Oregon's Smart Approach to a Minimum Wage

The state will use a tiered system, based on population density, since rural economies are worse-equipped to sustain big hikes in hourly pay.

Don Ryan / AP

Last week, Oregon’s house of representatives passed a bill that would make the state’s minimum wage one of the highest in the country. While the bill still needs the approval of Oregon Governor Kate Brown for the bill to pass, Brown has already said that she intends to sign the bill.

But what’s most noteworthy about the Oregon bill isn’t how high the minimum wage will be. It’s that different minimum wages will go into effect in different parts of the state, roughly based on their population density. In and around Portland, the state’s biggest city, the increase will be the largest: The minimum wage will rise there to $14.75 in 2022. Outside of Portland, the minimum hourly wage in mid-sized counties will go up to $13.50 over the next six years, and more rural areas will see theirs increase to $12.50.

Oregon’s tiered system is interesting because it addresses one of the chief concerns some economists have about raising federal or state minimum wages: that rural areas will struggle to weather a decrease in jobs that may come with the increased cost of labor. A 2014 study by the Congressional Budget Office estimates that while a federal minimum-wage hike to $10.10 (from $7.25) would lift nearly a million workers above the poverty line, it’s expected that it would also result in 500,000 fewer jobs nationwide. Many economists point out that these job losses would not be evenly distributed—they’d likely cluster in the cities and states whose economies aren’t strong enough to start paying their low-wage workers a bit more. Oregon’s tiered approach is an attempt to try and avoid this consequence.

In addition, Oregon’s tiered system might allay a related concern: that the minimum should be adjusted for the cost of living, since $15 goes a lot less far in metropolitan areas than it does in more rural ones. If the point of raising the minimum wage is to pay a living wage to workers, some say, then that amount should be determined regionally instead of nationally. (It is also worth noting that, according to a Fed study, when Oregon’s previous minimum wage was adjusted for the state’s cost of living, it was already among the highest in the country.)

Because the federal minimum wage hasn’t moved since 2009, states and cities have been increasingly taking minimum-wage levels into their own hands in order to make life more affordable for their residents. Because the cost of living is so much higher in cities, it’s no wonder that so many of them—including New York, San Francisco, and Seattle—have already raised their minimum wages to well above the current federal level of $7.25.

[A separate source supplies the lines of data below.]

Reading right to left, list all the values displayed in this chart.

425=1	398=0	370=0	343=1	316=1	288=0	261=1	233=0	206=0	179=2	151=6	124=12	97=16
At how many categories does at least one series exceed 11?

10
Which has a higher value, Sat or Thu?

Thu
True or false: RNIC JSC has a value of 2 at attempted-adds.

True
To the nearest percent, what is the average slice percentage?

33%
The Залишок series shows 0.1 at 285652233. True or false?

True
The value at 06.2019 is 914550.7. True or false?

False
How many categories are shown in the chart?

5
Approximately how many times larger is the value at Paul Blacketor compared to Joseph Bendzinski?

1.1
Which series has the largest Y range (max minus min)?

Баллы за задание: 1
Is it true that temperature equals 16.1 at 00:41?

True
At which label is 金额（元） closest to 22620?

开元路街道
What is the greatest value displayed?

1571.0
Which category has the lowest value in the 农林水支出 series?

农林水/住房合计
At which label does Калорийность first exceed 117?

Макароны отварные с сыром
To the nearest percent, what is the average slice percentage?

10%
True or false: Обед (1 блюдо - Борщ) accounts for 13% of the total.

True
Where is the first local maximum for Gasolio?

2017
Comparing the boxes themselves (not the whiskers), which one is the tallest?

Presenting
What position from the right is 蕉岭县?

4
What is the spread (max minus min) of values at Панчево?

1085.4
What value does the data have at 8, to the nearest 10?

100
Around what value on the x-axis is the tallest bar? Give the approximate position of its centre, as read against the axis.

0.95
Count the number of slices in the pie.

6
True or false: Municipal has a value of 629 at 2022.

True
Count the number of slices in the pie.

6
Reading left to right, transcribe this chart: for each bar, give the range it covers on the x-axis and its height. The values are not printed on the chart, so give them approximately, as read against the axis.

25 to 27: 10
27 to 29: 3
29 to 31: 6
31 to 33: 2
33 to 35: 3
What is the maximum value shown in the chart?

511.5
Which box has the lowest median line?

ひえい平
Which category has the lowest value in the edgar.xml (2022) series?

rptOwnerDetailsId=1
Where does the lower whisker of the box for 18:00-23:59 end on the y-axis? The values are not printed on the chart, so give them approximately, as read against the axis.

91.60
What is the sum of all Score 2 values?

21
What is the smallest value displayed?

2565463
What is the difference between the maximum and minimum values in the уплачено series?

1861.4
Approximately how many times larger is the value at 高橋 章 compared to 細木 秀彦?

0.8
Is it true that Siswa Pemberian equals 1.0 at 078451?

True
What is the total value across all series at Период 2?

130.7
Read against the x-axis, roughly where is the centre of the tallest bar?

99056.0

Even though it would seem like a straightforward calculation involving supply and demand, raising the wage floor remains one of the big economic experiments of our time. Would it cause businesses to move? Decrease the number of jobs? Reduce turnover? Hurt some industries more than others? Researchers have gathered some data—much of it mixed, and some of it contradictory—about how raising the minimum wage would impact the economy. If Oregon’s experiment works, it could end up setting an important example for the many states that are contemplating large minimum-wage hikes more seriously than ever.